* **Problem statement**
Write out every line of text in the material below word for word, and leave the pictures out.

*** Stored data Section Begins ***

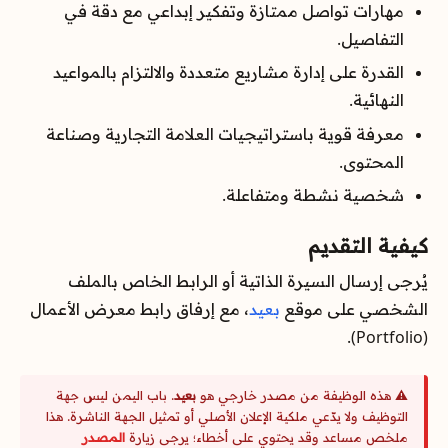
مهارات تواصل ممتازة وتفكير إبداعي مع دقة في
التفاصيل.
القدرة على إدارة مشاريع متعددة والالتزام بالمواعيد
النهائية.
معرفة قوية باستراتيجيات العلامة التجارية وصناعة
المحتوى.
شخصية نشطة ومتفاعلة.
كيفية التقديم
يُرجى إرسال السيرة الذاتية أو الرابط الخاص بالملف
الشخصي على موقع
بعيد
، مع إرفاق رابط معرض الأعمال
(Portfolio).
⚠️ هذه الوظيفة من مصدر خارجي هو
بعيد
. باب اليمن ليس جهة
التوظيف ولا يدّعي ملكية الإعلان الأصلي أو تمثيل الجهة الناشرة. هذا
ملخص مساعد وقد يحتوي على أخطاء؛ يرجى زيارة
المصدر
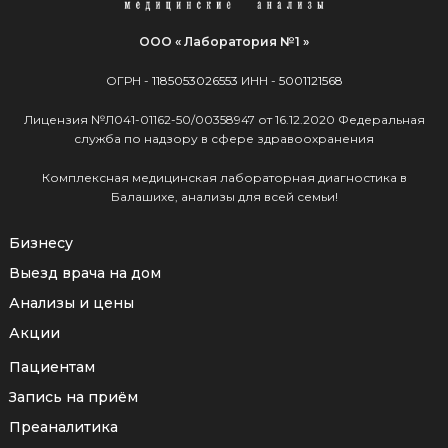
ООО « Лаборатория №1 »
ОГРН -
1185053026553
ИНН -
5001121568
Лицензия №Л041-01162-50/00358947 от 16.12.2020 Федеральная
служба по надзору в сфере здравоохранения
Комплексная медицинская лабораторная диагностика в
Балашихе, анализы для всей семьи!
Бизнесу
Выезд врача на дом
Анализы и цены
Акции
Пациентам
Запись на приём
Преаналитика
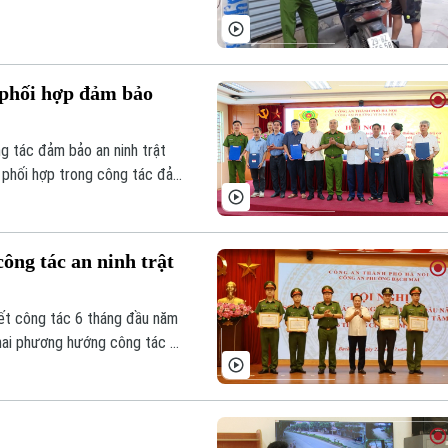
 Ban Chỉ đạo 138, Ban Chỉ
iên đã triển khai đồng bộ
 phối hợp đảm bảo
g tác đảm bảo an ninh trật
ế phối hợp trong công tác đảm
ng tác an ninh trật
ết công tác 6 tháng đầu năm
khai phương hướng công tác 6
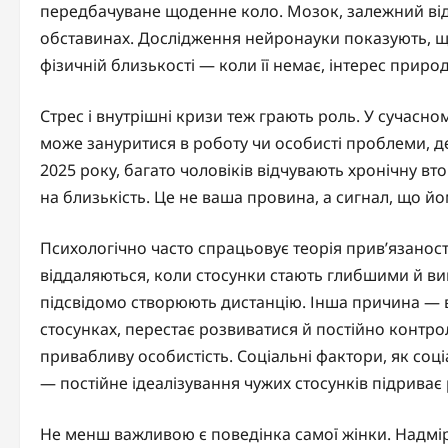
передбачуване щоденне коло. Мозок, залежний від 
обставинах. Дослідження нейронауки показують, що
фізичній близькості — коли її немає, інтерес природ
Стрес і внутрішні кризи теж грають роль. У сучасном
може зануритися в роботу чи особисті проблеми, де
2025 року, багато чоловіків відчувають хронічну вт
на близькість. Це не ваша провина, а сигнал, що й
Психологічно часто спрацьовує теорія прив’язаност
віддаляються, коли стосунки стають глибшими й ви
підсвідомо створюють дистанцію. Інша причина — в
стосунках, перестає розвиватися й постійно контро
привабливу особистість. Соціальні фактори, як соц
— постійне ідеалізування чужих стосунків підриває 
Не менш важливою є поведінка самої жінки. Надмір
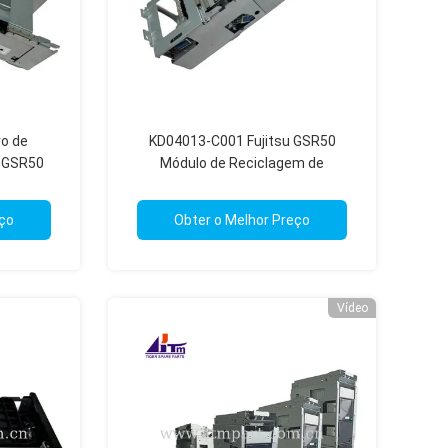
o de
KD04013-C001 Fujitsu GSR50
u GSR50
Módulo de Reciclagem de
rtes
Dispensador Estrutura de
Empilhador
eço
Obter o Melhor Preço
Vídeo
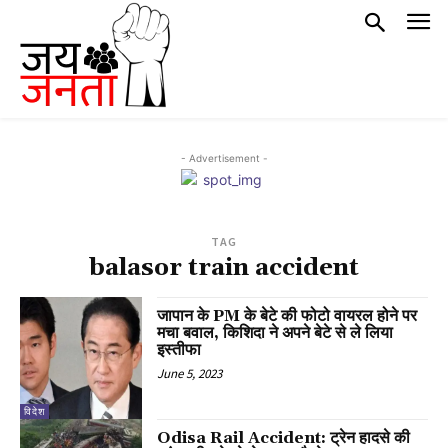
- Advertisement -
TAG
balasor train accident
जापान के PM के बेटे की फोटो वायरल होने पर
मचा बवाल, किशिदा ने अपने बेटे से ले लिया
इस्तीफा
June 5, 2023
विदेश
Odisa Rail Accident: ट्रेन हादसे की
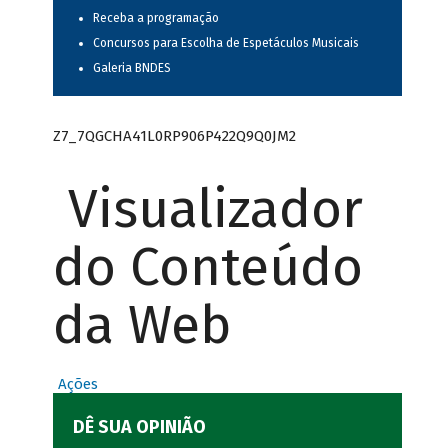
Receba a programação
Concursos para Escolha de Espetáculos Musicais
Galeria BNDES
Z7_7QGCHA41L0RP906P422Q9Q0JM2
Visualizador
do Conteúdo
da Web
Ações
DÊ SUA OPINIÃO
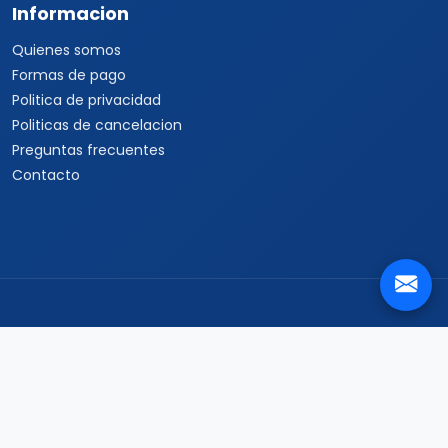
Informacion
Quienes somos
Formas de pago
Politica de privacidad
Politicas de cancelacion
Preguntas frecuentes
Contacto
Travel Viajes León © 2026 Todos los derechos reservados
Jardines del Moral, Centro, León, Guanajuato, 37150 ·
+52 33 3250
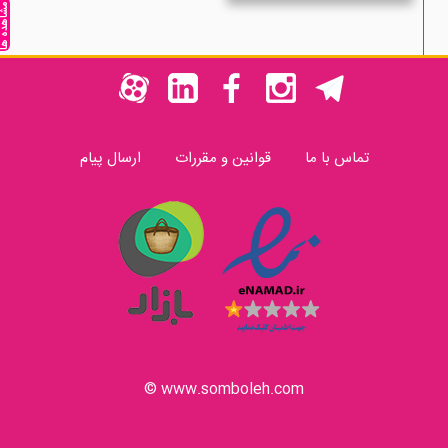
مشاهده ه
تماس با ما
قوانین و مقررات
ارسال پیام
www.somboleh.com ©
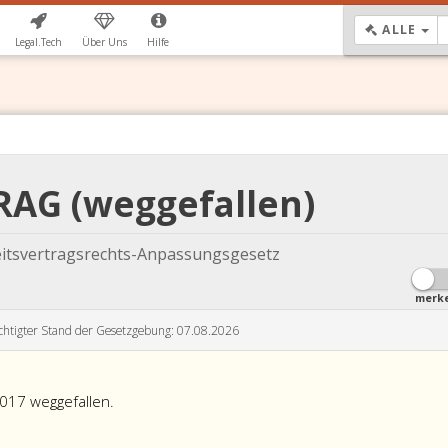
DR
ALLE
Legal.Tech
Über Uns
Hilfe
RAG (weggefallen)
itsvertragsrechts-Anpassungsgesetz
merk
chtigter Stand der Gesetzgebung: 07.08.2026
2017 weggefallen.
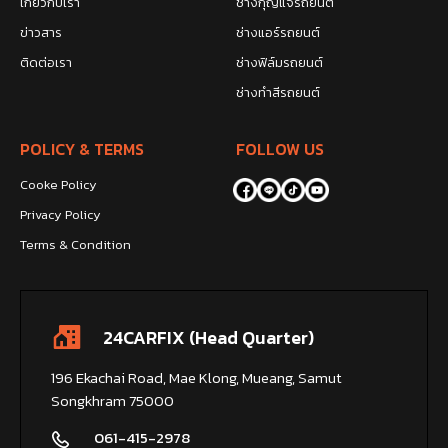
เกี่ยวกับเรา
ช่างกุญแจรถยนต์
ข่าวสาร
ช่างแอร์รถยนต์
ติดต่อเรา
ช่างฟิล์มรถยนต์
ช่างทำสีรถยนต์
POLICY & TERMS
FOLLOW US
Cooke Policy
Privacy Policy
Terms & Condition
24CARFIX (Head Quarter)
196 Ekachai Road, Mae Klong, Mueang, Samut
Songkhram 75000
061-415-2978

*** Stored data Section Ends ***

* **Result of the exercise**
مهارات تواصل ممتازة وتفكير إبداعي مع دقة في
التفاصيل.
القدرة على إدارة مشاريع متعددة والالتزام بالمواعيد
النهائية.
معرفة قوية باستراتيجيات العلامة التجارية وصناعة
المحتوى.
شخصية نشطة ومتفاعلة.
كيفية التقديم
يُرجى إرسال السيرة الذاتية أو الرابط الخاص بالملف
الشخصي على موقع
بعيد
، مع إرفاق رابط معرض الأعمال
(Portfolio).
⚠️ هذه الوظيفة من مصدر خارجي هو
بعيد
. باب اليمن ليس جهة
التوظيف ولا يدّعي ملكية الإعلان الأصلي أو تمثيل الجهة الناشرة. هذا
ملخص مساعد وقد يحتوي على أخطاء؛ يرجى زيارة
المصدر
ООО « Лаборатория №1 »
ОГРН -
1185053026553
ИНН -
5001121568
Лицензия №Л041-01162-50/00358947 от 16.12.2020 Федеральная
служба по надзору в сфере здравоохранения
Комплексная медицинская лабораторная диагностика в
Балашихе, анализы для всей семьи!
Бизнесу
Выезд врача на дом
Анализы и цены
Акции
Пациентам
Запись на приём
Преаналитика
 Ban Chỉ đạo 138, Ban Chỉ
iên đã triển khai đồng bộ
 phối hợp đảm bảo
g tác đảm bảo an ninh trật
ế phối hợp trong công tác đảm
ng tác an ninh trật
ết công tác 6 tháng đầu năm
khai phương hướng công tác 6
передбачуване щоденне коло. Мозок, залежний від 
обставинах. Дослідження нейронауки показують, що
фізичній близькості — коли її немає, інтерес природ
Стрес і внутрішні кризи теж грають роль. У сучасном
може зануритися в роботу чи особисті проблеми, де
2025 року, багато чоловіків відчувають хронічну вт
на близькість. Це не ваша провина, а сигнал, що й
Психологічно часто спрацьовує теорія прив’язаност
віддаляються, коли стосунки стають глибшими й ви
підсвідомо створюють дистанцію. Інша причина — в
стосунках, перестає розвиватися й постійно контро
привабливу особистість. Соціальні фактори, як соц
— постійне ідеалізування чужих стосунків підриває 
Не менш важливою є поведінка самої жінки. Надмір
o de
KD04013-C001 Fujitsu GSR50
u GSR50
Módulo de Reciclagem de
rtes
Dispensador Estrutura de
Empilhador
eço
Obter o Melhor Preço
Vídeo
- Advertisement -
TAG
balasor train accident
जापान के PM के बेटे की फोटो वायरल होने पर
मचा बवाल, किशिदा ने अपने बेटे से ले लिया
इस्तीफा
June 5, 2023
विदेश
Odisa Rail Accident: ट्रेन हादसे की
Receba a programação
Concursos para Escolha de Espetáculos Musicais
Galeria BNDES
Z7_7QGCHA41L0RP906P422Q9Q0JM2
Visualizador
do Conteúdo
da Web
Ações
DÊ SUA OPINIÃO
Informacion
Quienes somos
Formas de pago
Politica de privacidad
Politicas de cancelacion
Preguntas frecuentes
Contacto
Travel Viajes León © 2026 Todos los derechos reservados
Jardines del Moral, Centro, León, Guanajuato, 37150 ·
+52 33 3250
مشاهده ه
تماس با ما
قوانین و مقررات
ارسال پیام
www.somboleh.com ©
DR
ALLE
Legal.Tech
Über Uns
Hilfe
RAG (weggefallen)
itsvertragsrechts-Anpassungsgesetz
merk
chtigter Stand der Gesetzgebung: 07.08.2026
2017 weggefallen.
เกี่ยวกับเรา
ช่างกุญแจรถยนต์
ข่าวสาร
ช่างแอร์รถยนต์
ติดต่อเรา
ช่างฟิล์มรถยนต์
ช่างทำสีรถยนต์
POLICY & TERMS
FOLLOW US
Cooke Policy
Privacy Policy
Terms & Condition
24CARFIX (Head Quarter)
196 Ekachai Road, Mae Klong, Mueang, Samut
Songkhram 75000
061-415-2978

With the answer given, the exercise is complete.